Before and After: A Seasonal Sunroom Makeover
Wood paneling has made a bit of a comeback. The ’60s hallmark isn’t as cringeworthy as it once was—and when it’s paired with a few midcentury modern pieces, it’s tastefully retro. But in one Arlington sunroom, there was nothing stylish about a few panel-clad walls.
“Don’t get me wrong, I like a little kitschy wood paneling here and there,” says Mary Flo Oulette, co-owner of Somerville-based Squarehouse Studios. “But that was not doing anybody any favors in that room.”
Oulette, along with Steven Santosuosso, the other half of Squarehouse Studios, worked to transform the underused three-season sunroom into a modern year-round hangout for a couple and their young daughter.

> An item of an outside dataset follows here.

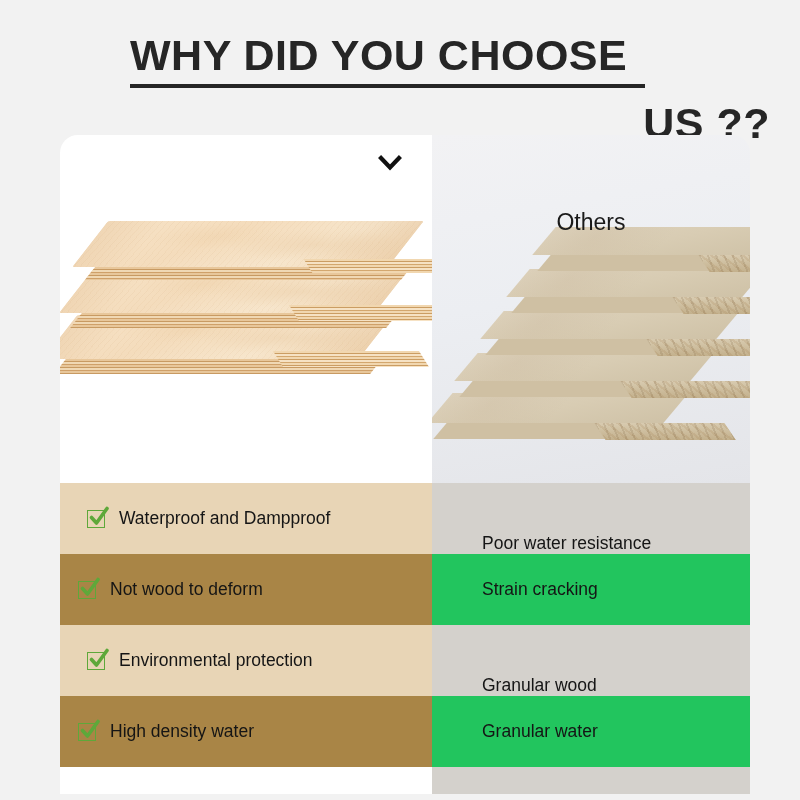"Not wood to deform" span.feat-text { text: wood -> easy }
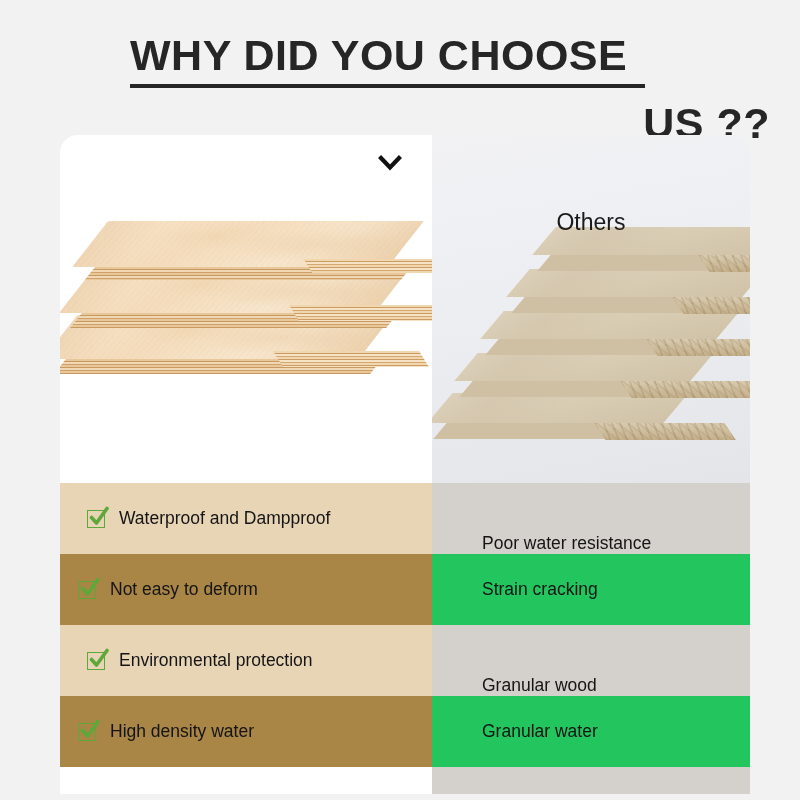"Granular wood" span.other-text { text: Granular wood -> Lacquered easy }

“[The wood paneling] was more just concerning,” says Santosuosso. “It wasn’t the fun kind of retro at all.”
So, the wood paneling came down, and with it out of the way, Oulette and Santosuosso began the transformation. Along with Tall Guy Woodworking, the team increased the ceiling height, stuffed insulation into the walls, installed radiant flooring, and added new windows and doors. The 163-square-foot room was also equipped with a new heating system and additional lighting.
In order to maximize the tiny space, ample storage was built into the room in the form of a wall-to-wall media cabinet. It has open, kid-friendly storage on the bottom with space for toy bins. Above, there are cabinets with doors to mask electronics. The highest shelves feature a few of the family’s favorite books and vintage accessories.

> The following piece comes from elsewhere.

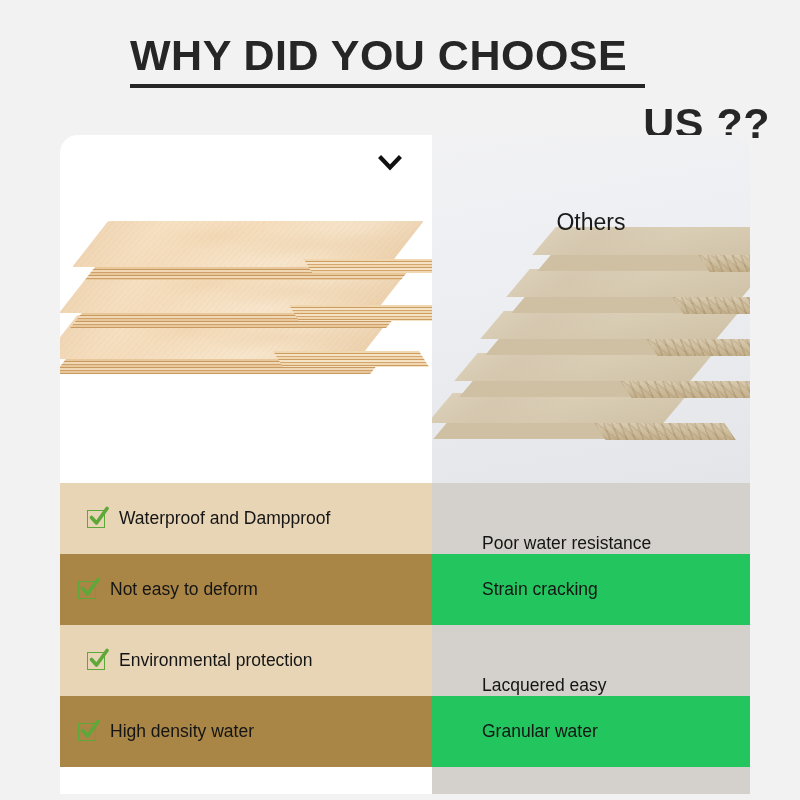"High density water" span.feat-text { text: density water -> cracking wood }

The room, which connects the property’s spacious backyard with the main three-bedroom house, is meant to bring the outside in. Its nature-based color palette is complemented with bright accents, along with a dark grey slate tile floor.

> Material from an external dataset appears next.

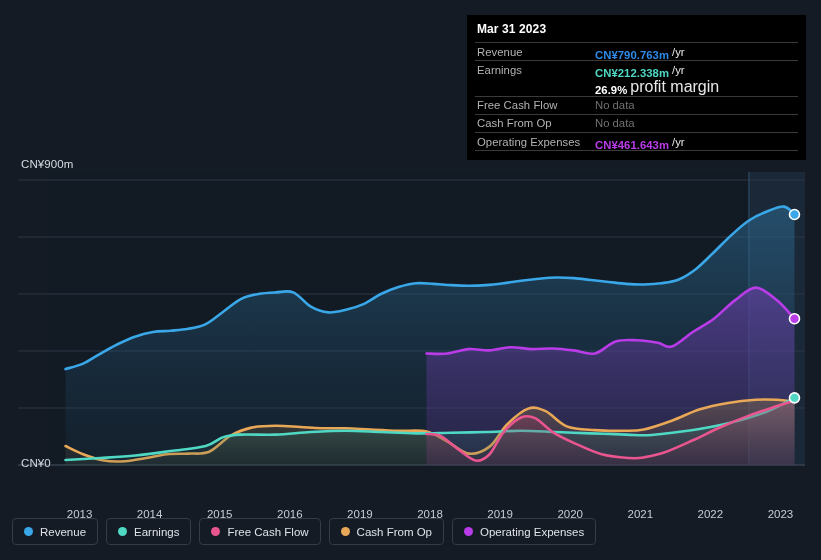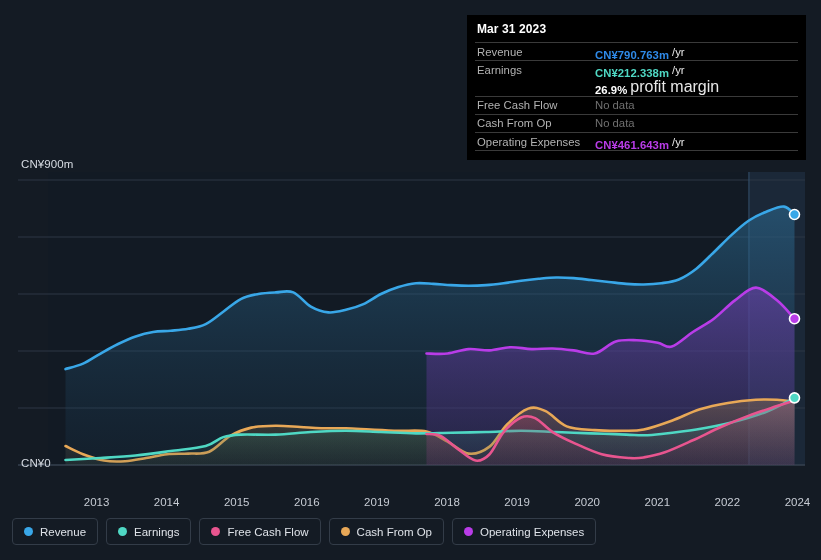"2013" .x-axis { margin-left: 17px -> none; top: 496px -> 508px }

Oulette explained they wanted to keep the furnishings simple to create a modern and multifunctional space. Rather than filling the sunroom with chairs, coffee tables, or side tables, she opted for a clean, grey sectional sofa to subtly complement the tile.
“A lot of times in small spaces, if you do a couple of large pieces instead of a lot of small pieces, it helps the room feel larger,” she says.
After nine months of building, installing, improving, and designing, the dark, tiny room went from a closet-like space to a fresh, clutter-free lounge for relaxing and casual entertaining.
“It’s eclectic in a way, but it’s really clean,” says Oulette of the new room. “Going from dark to bright, just the complete opposite, was a really fun transformation.”